Cannon’s current main office space is on the second floor of the building, adjacent to the rotunda and near those of other executive branch elected officials, with the exception of the state treasurer.
The treasurer’s office is on the first floor, across from the space where the board voted to relocate Cannon: the previous visitor center beside the Capitol’s east entrance.
An agenda of the September meeting, published the prior Friday, did not explicitly indicate the board would consider relocating the auditor’s office — the item was instead marked “Visitor Center” on the agenda.
Under Utah’s Open and Public Meetings Act, an agenda “shall provide reasonable specificity to notify the public as to the topics to be considered at the meeting.”
“I appreciate the reconvening of this body to make this discussion openly and in the public where this discussion belongs,” Cannon said at Monday’s meeting.
A law passed in 2024 created a timeline under which the auditor’s office was scheduled to be moved to a “substantially similar space,” and her current suite would be given to the Legislature.
That law also says the auditor is among the parties that “shall assess the use of space in the State Capitol to determine the best use of the space,” including the space Cannon currently occupies.
Cannon told board members, “It is my humble opinion that the interests of the state auditor have not been recognized through this process.”
Toward the end of the meeting, Adams, referring to the legal requirement that Cannon be included in the process of assessing space in the Capitol, said, “My understanding is that requirement had been met.”

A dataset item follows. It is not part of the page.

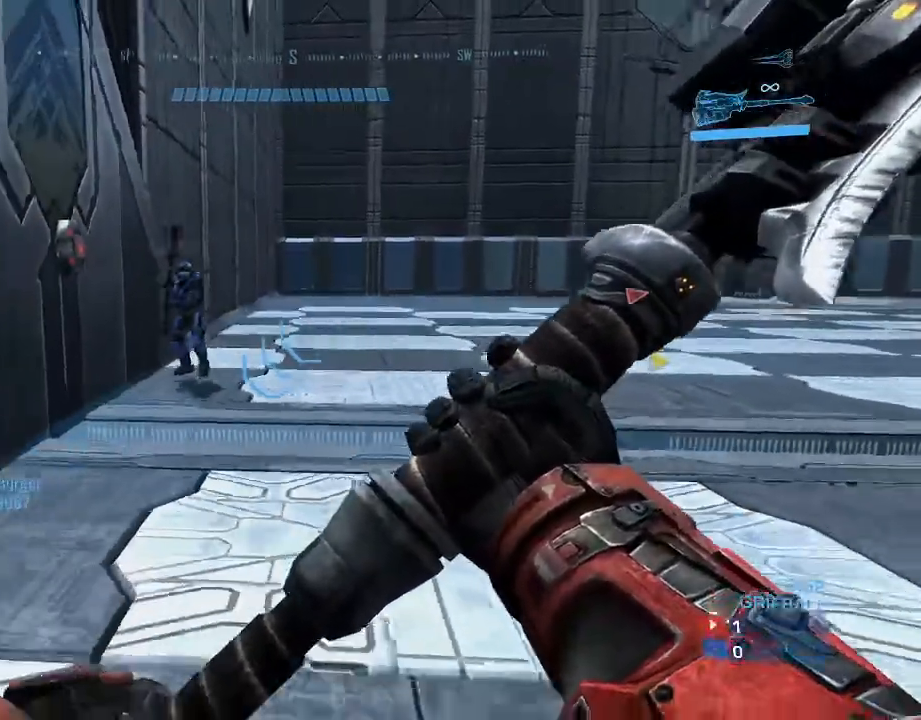
{"buttons": [], "left_stick": "center", "right_stick": "center", "events": [[167, "left_stick", "down"], [267, "left_stick", "center"]]}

Tonks responded, “Yeah, and the statute just simply says a study does not require for people to sign off — again, it is the board that has the authority as per space allocation."
The September vote Cannon is challenging followed an attempt by Adams late in this year’s legislative session to boot Cannon from her office. After she publicly protested the move, lawmakers abandoned it.
This story is developing and will be updated.